Ancak olayla ilgili detaylar bilinmeden bu tür bir spekülasyonu çok fazla derinleştirmenin de bir anlamı yok. KDP ve KYP merkezlerine yapılan ve yüzden fazla insanın ölümüne sebep olan intihar saldırılarına gelince bunların belli bir modele uygun olduğu görülüyor.
Eylemler eş anlı olarak düzenlenmiş. İntihar saldırısı olduğu biliniyor, bunlar genelde İslamcı ya da değil Araplar tarafından yapılmış bir eylem ihtimalini gündeme getiriyor.

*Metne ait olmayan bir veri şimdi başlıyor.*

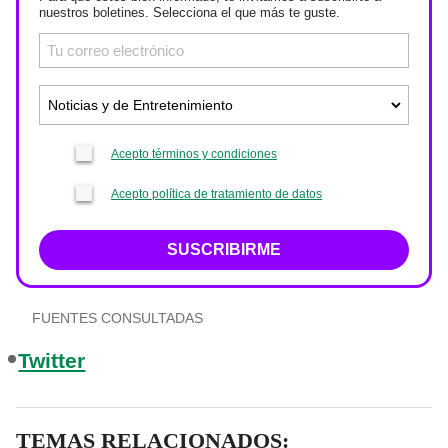
nuestros boletines. Selecciona el que más te guste.
Acepto términos y condiciones
Acepto política de tratamiento de datos
SUSCRIBIRME
FUENTES CONSULTADAS
Twitter
TEMAS RELACIONADOS:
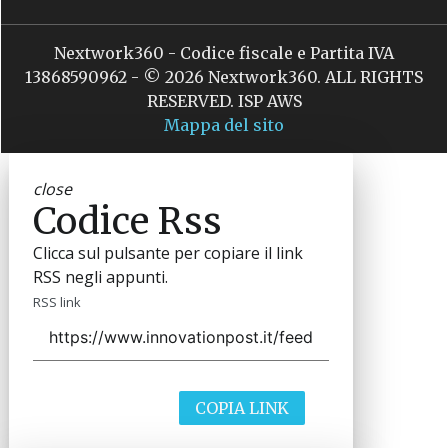
Nextwork360 - Codice fiscale e Partita IVA
13868590962 - © 2026 Nextwork360. ALL RIGHTS
RESERVED. ISP AWS
Mappa del sito
close
Codice Rss
Clicca sul pulsante per copiare il link
RSS negli appunti.
RSS link
COPIA LINK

Böyle bir durumda Irak'taki istikrarsızlığın Kuzeye doğru kaymakta olduğunu Türkmenler ve Türkiye bir yana Araplar ve Kürtler arasında sert bir mücadelenin başlamakta olduğunu söylemek mümkün.
Elde yeterince bilgi olmadığı için bu yapılan eylemlerde tıpkı Aralık sonundaki gösterilerde olduğu gibi Mukteda El Sadr'ın bir parmağı olup olmadığı belli değil. Benzer şekilde laik yönetime sahip Kürtler'e karşı İslamcı bir saldırı niteliği taşıyıp taşımadığı da açık değil. Bu aşamada belki söylenebilecek tek şey Irak'ta direnişin değilse bile iç savaş koşullarının yaygınlaştığıdır.